A few days later, when news broke about a church in a small Kentucky town that banned an interracial couple from attending, many of the comments could be summed up as saying, “That’s terrible, but what can you expect in a barbaric place like that?” Because the American South, including Kentucky and Newt’s Georgia, of course, has a lock on bigotry.
It gave me flashbacks to Election 2000. That was the year Al Gore went around trying not to use four syllable words, while George W. Bush grinned and drawled and tipped his cowboy hat, and good old Ralph Nader talked about globalization and the working class, while Naderites sneered at comparatively unimportant issues like racism and homophobia.
When the votes were tallied (or not), all the bulletin boards, letters to the editor pages, and other platforms for rants were almost exclusively full of politically correct, blue state types ignoring how Nader split the vote and spilling out their vitriolic hate for “poor white trash” in the red states.
“How stupid could they be pulling the lever for a rich Republican sure to cut their benefits?” “How could they be such idiots?” “Those Bubbas… those hillbillies… voting against their own interests.”
Sometimes they even mentioned Kentucky by name. People that knew me. And knew where I was from. Though perhaps they thought it had worn off, me being up in New York so long. An East Village dyke.
Pundits explained it was a kind of delusion, poor Americans voting for the rich, charming, down-to-earth Bush because they wanted to believe they could one day be like him — and that pulling the Republican lever might give them a share in his good fortune. That may have been partly true. But it was strange no one said the obvious. That maybe they — we — just didn’t want to vote for stuck-up Gore or sneering Greens that talked about class and poverty but clearly despised us, knowing nothing about our lives or culture beyond the TV stereotypes that exist in shows like “The Beverly Hillbillies,” which have been reincarnated in “Hillbilly Handfishin’,” “Redneck Riviera,” and “American Hoggers.”
These shows laugh at us, not with us. Pretend places like Atlanta or Louisville don’t exist, and nobody there is struggling for progressive change. Ignore social complexities. How a man like my uncle might still use the word “colored,” but was more comfortable with his black co-workers at the factory than with his university-educated children. Maybe his black co-workers weren’t equally comfortable with him, but they weren’t at war.
In the imagination of this country, the South isn’t just more conservative and religious, it’s the sole repository of inbred idiots and genuine all-consuming bigotry, as if racism or homophobia in Cincinnati or LA doesn’t really count. As if there’s no interstate trafficking in stupidity and hate. And poor people are even more stupid and degenerate if they speak with a twang.
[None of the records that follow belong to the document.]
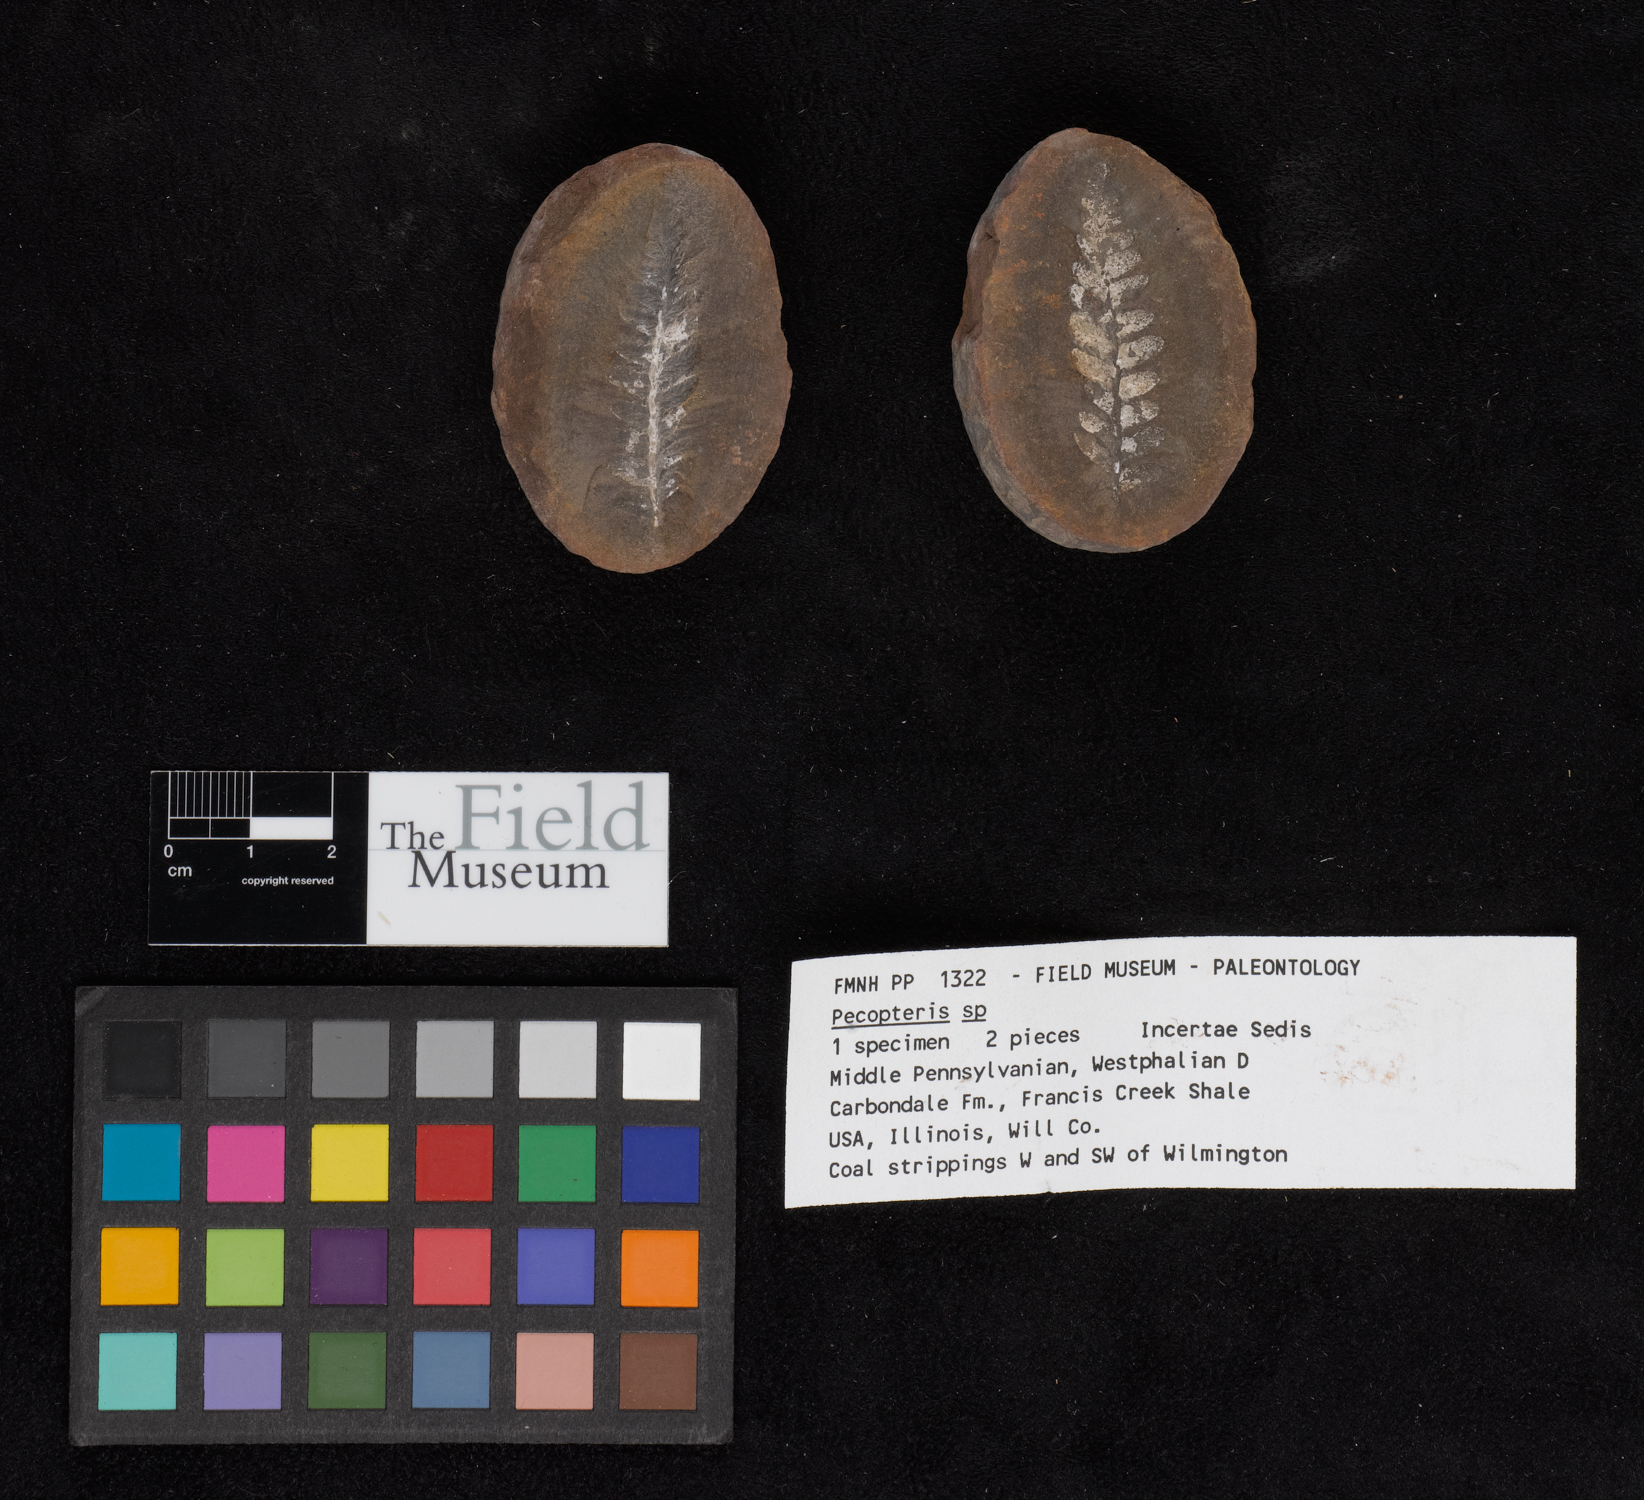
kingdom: Plantae
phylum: Tracheophyta
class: Polypodiopsida
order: Marattiales
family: Asterothecaceae
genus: Pecopteris
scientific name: Pecopteris
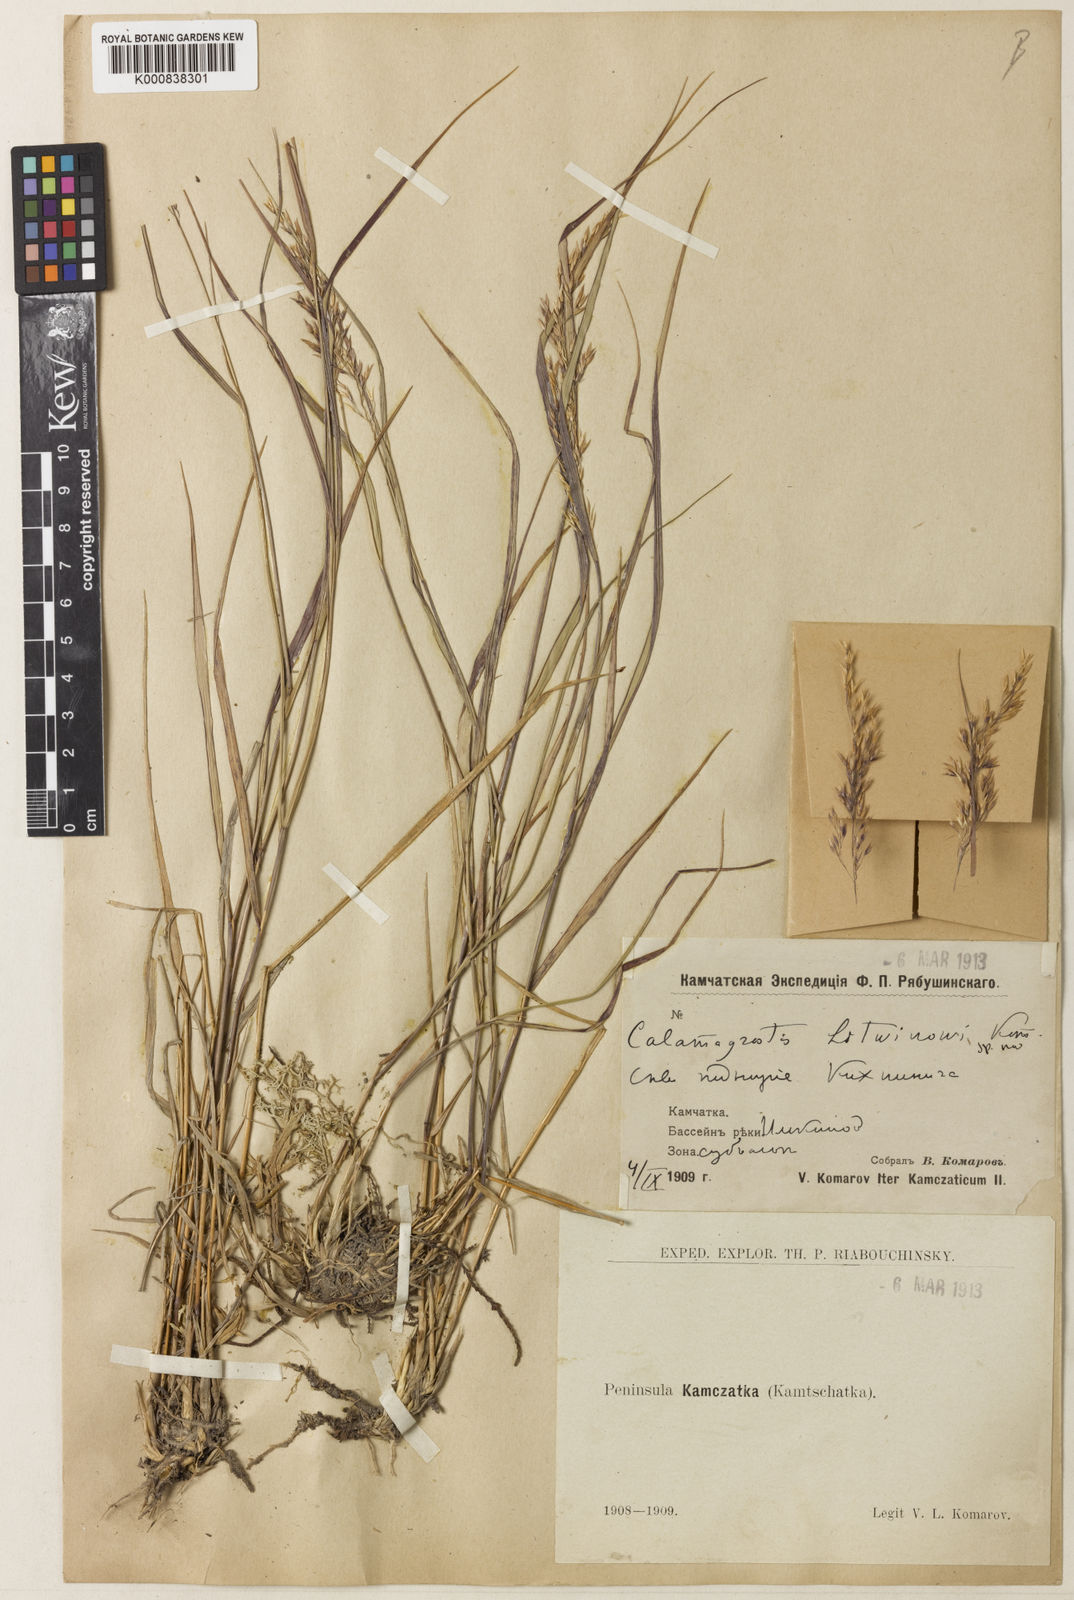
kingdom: Plantae
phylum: Tracheophyta
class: Liliopsida
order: Poales
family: Poaceae
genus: Calamagrostis
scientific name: Calamagrostis sachalinensis
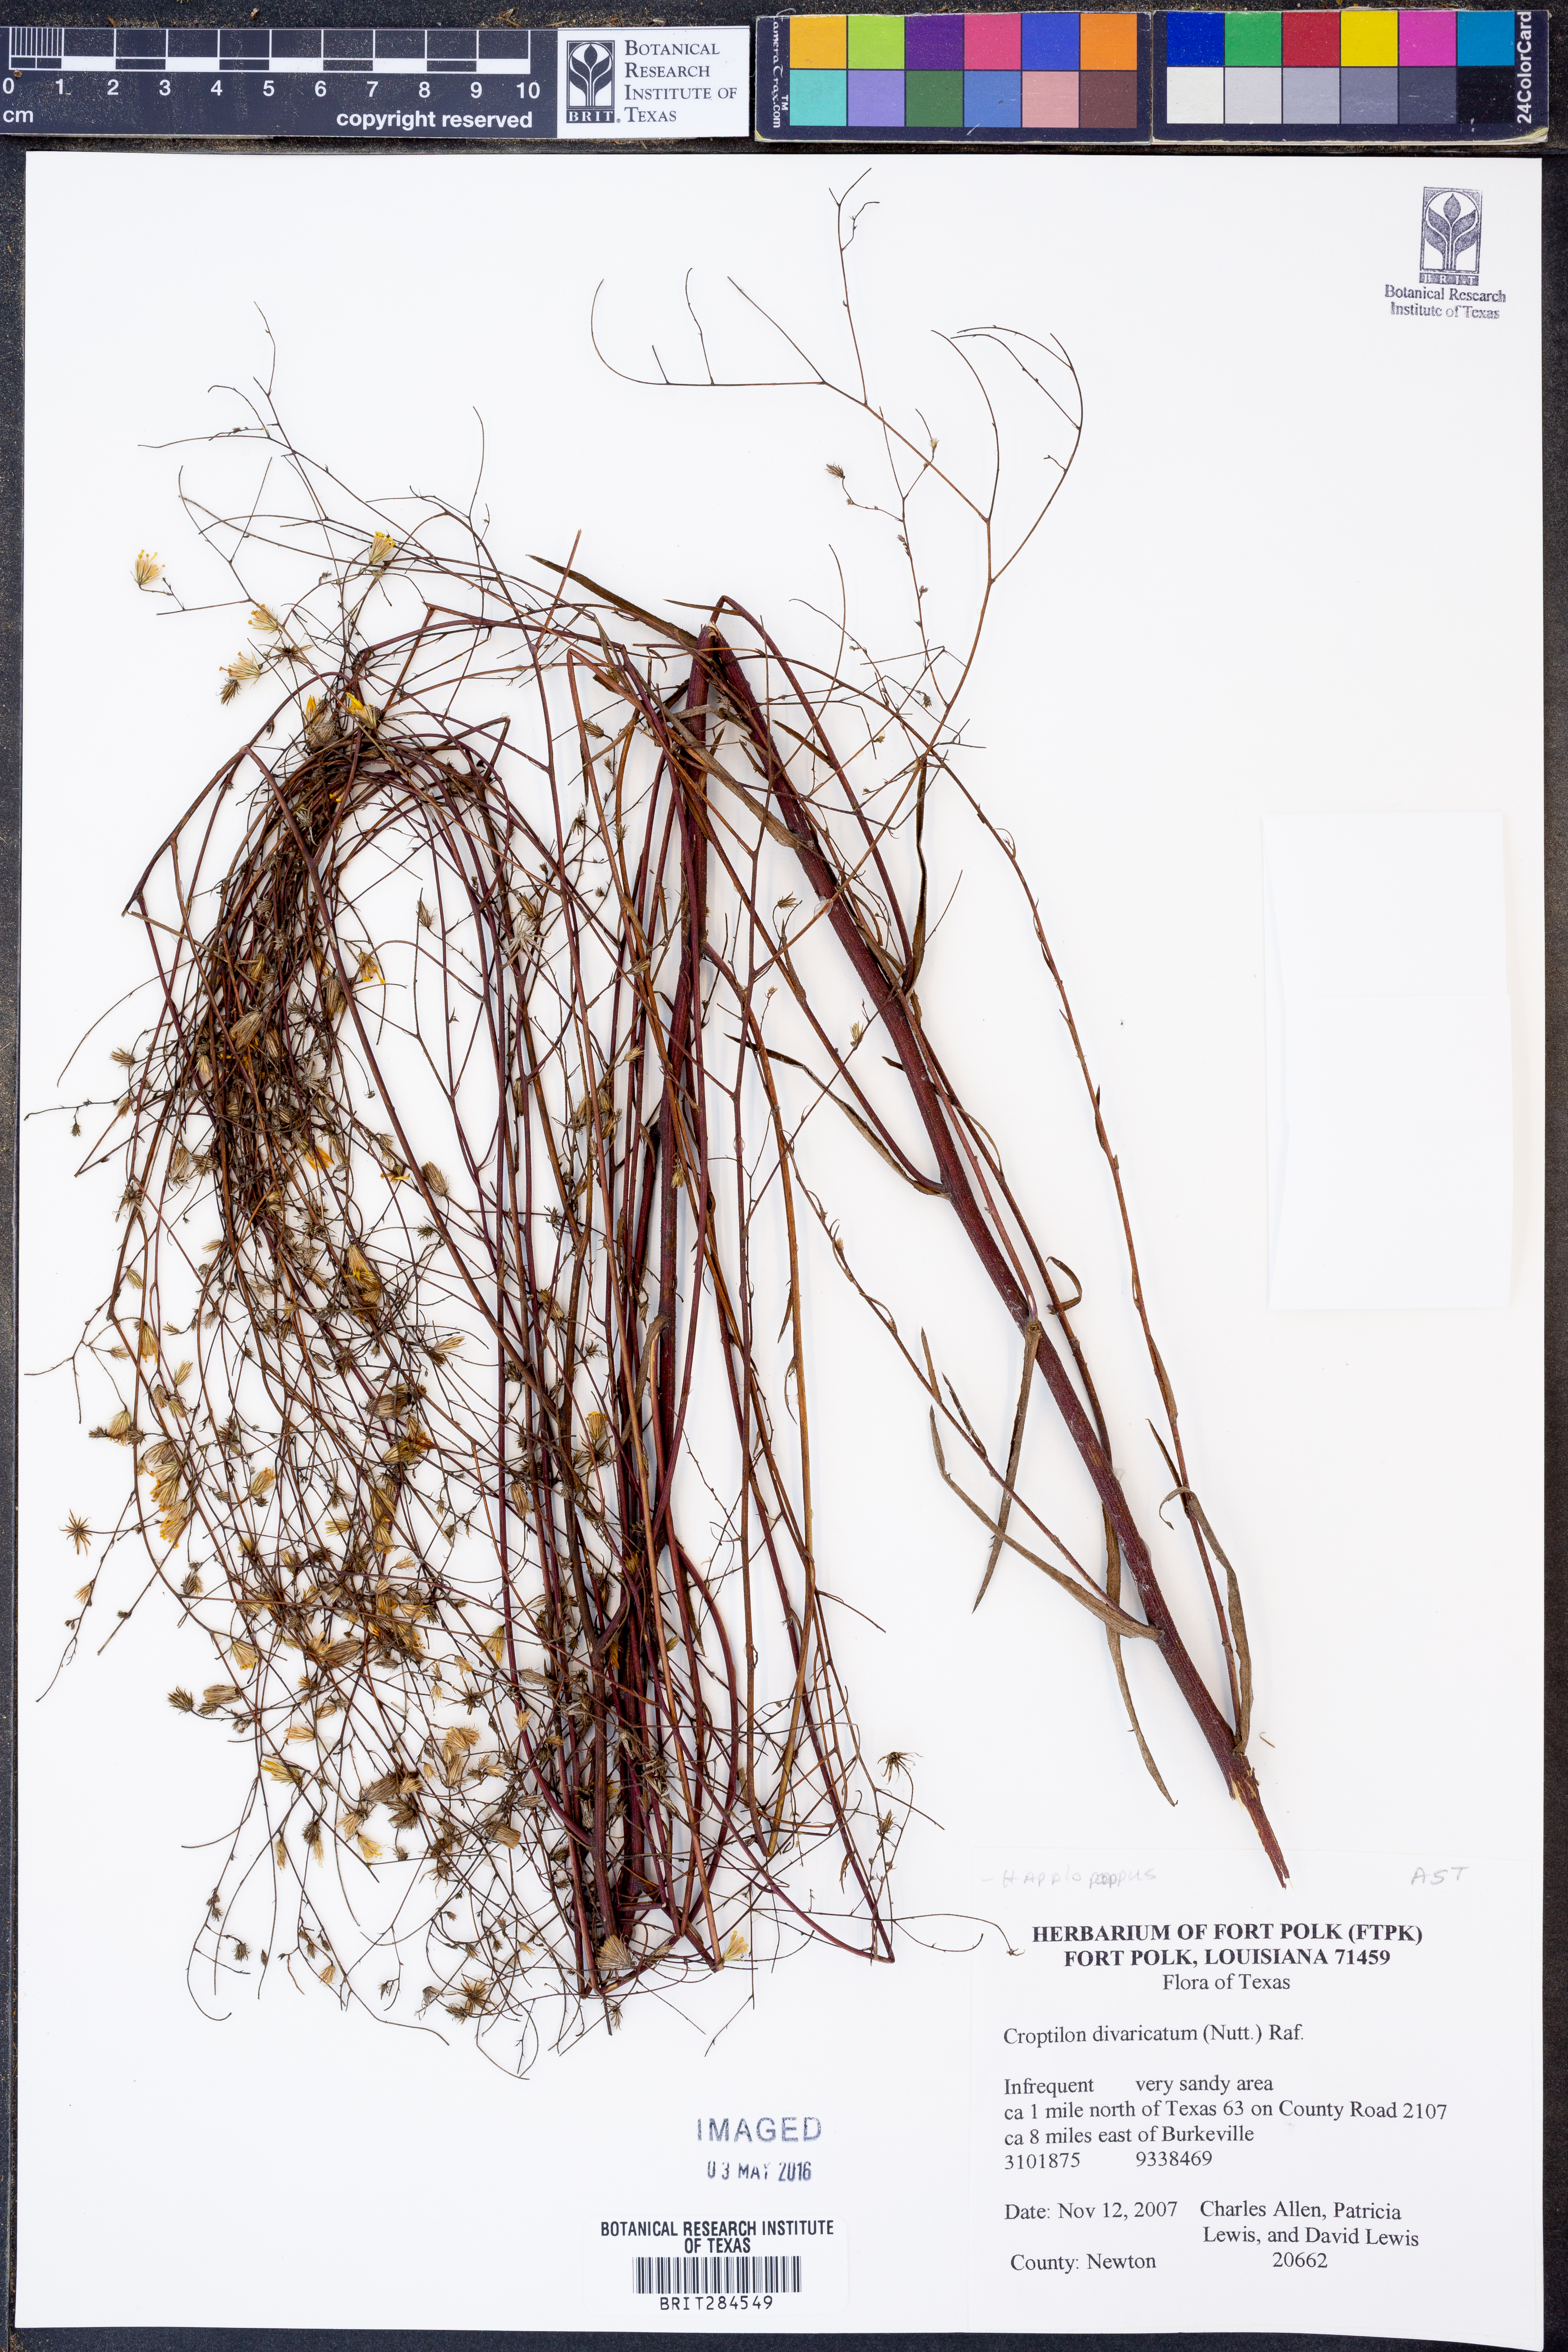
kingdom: Plantae
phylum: Tracheophyta
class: Magnoliopsida
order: Asterales
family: Asteraceae
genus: Croptilon
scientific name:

What is this but an attempt to feel superior, for certain regions to feel absolved of our difficult history? It doesn’t matter that for every James Byrd Jr., there’s an Abner Louima. In ’92, New York City tried to get schools to accept the Rainbow Curriculum teaching school kids that everybody in the city was worthy of respect. But whites hated it because it validated people of color. Blacks and Latinos and whites hated it because it included queers.
Ah, the United Hates of America. Can’t we put a lid on it? Just for the holidays?